The weather was gray and calm as I walked on the sidewalks of my old neighborhood of beige and brown track homes. It felt like a mid-Autumn morning, the trees and shrubs hybrids of rusty oranges and mossy, damp greens. I was on my way back to my house, down the familiar street, but I did not want to go back yet. I felt antsy and lonely, uneasy and curious in regards to the surrounding houses. Their Halloween and harvest decorations thickened the atmosphere of Autumn. I knelt down on the curb to enjoy a cigarette while entertaining the idea of exploring a house or two before I returned to mine.
There was a brown house, two-story with a small porch accented with a rectangular column, uncarved pumpkins and boughs of hay. A lack of windows prevented me from viewing the interior, so I only could wonder what it looked like inside. The entire concept of row upon row of homes started to churn in my head. Countless back yards, tended to or trashed, square plots of unappreciated land filled with concrete, bark, sod and spas. How many families lived in the same model house that I inhabited? How many people had died in its eternally repeated floor plan?
As I contemplated, I heard shuffling behind the front door. Not wanting to arouse suspicion, I flipped through memorized excuses in my brain and prepared to ask to use the phone. This question would get me out of looking like an unexceptional voyeur as it would also allow me to see the inner confines of this brown home. Raising my hand to knock on the door, I still felt cold and uneasy. A man in his mid-thirties answered the door. He was tall - 6'4", 6'5" - muscular yet thin. He wore a black long sleeved shirt with black pants to match his short cleanly cut black hair which was accented with hints of gray and silver. His five o'clock shadow had the same silver sheen of his hair. I felt nervous due to this man's handsome appearance and inquisitive expression. I had expected a housewife wearing yellow dish washing gloves or an overweight football fan who had just woken up, not a thin strapping hottie looking at me with crystal blue-gray eyes.
Before I succumbed to the urge to run away, I was able to stammer that I was lost and I needed to call my friend for directions. He smiled, said "of course," and led me to the family room while excusing the mess. The home was warm inside and it had the feeling of a chocolate brown blanket that wrapped around the body. Bright plastic toys laid around on the hardwood floors, upon the brick fireplace, amidst the magazines and remote controls. Two young boys sat on the dark rug playing with action figures and airplanes. They wore horizontally striped knit shirts with jeans and their bright blue eyes jumped out from under their messy strawberry blond manes. They looked about six and eight years old, give or take a year. As they said hello to me, their father handed me a cordless phone. I moved into the hallway, called my own phone number and left a bunk message. The boys had followed me and insisted that I check out their play room. The room was poorly lit but this was compensated by the multitude of vivid Fisher-Price kiddy kitchens, playhouses and mini slides that occupied the space. All of these toys were the objects of every child's desire, at least those of us born in the 70's and 80's.
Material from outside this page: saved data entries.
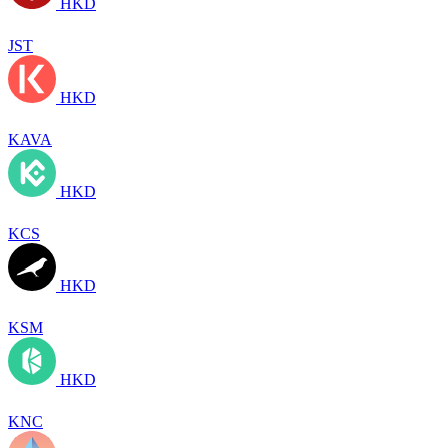
HKD
JST
HKD
KAVA
HKD
KCS
HKD
KSM
HKD
KNC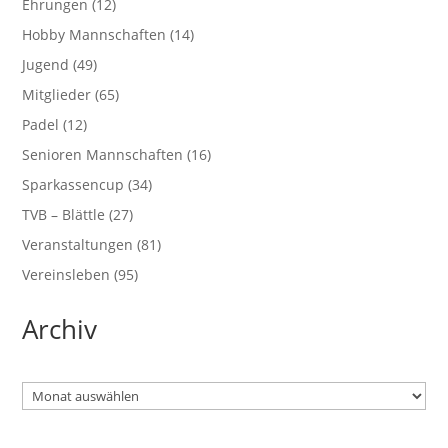
Ehrungen
(12)
Hobby Mannschaften
(14)
Jugend
(49)
Mitglieder
(65)
Padel
(12)
Senioren Mannschaften
(16)
Sparkassencup
(34)
TVB – Blättle
(27)
Veranstaltungen
(81)
Vereinsleben
(95)
Archiv
Archiv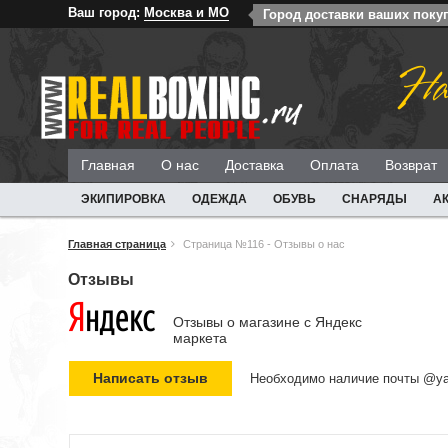
Ваш город:
Москва и МО
Город доставки ваших поку
На
Главная
О нас
Доставка
Оплата
Возврат
ЭКИПИРОВКА
ОДЕЖДА
ОБУВЬ
СНАРЯДЫ
А
Главная страница
Страница №116 - Отзывы о нас
Отзывы
Отзывы о магазине c Яндекс
маркета
Необходимо наличие почты @ya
Since I had come here to see what this home housed, I accepted when the boys asked me to play house with them. One of them put on an apron and served me up some plastic eggs and bacon. The older boy begged me to watch him tumble down the orange plastic slide while he sang Elvis songs. I hung out with these kids for about a half an hour before realizing that their dad was watching us from the doorway. Suddenly I felt intrusive and told the boys that I had to leave soon. I gave them hugs and they continued playing as I handed the phone back to their father.
He smiled at me with honest unflinching eyes and told me I was amazing with the kids as he folded laundry. I sat down on the beige leather couch. We talked over the muffled television programs for quite some time about the nature of children, art, relationships. He talked about his wife in a confused unsettled manner. Unsure about her feelings for him and their children, he felt boggled as to why she had settled down with him in this homey lifestyle. I expressed my views on relationships, how I felt they were forged by connection, honesty, respect and hard work. It seemed we sat on those beige couches talking and folding laundry for hours, even though the deep cozy light in the room never changed.
Although we did not want to end our talk, he explained to me that his wife was on her way and she would come to the wrong conclusion if she found me hanging out with her husband. I understood, but hesitantly stood up to make my way to the front door. Before I left the family room, he told me how I had amazed him with my openness and honesty. He wanted to see me again but could not due to his marital problems. I gave him good wishes and extended my hand to shake his but he put his arms around my waist and hugged me close to his body. He was strong and muscular but warm and soft, and I wanted to squeeze the feeling he gave me into a small glass bottle to carry with me always. I grabbed his shoulder blades and rubbed my face up past his neck, nuzzling my cheek into his soft silver stubble. I kissed his cheek and then he brushed my lips with his.
I then left the house out into the gray Autumn day. I closed the door behind me, no longer uneasy, but clear and aware. I realized that these rows upon rows of houses could never just be suburban filler to me again. Each one carried life inside of it. However insignificant these places may have been, I still had mine to go to at the end of the block and I headed that way to my warm beige domicile, a speck in the world of stars and shingles.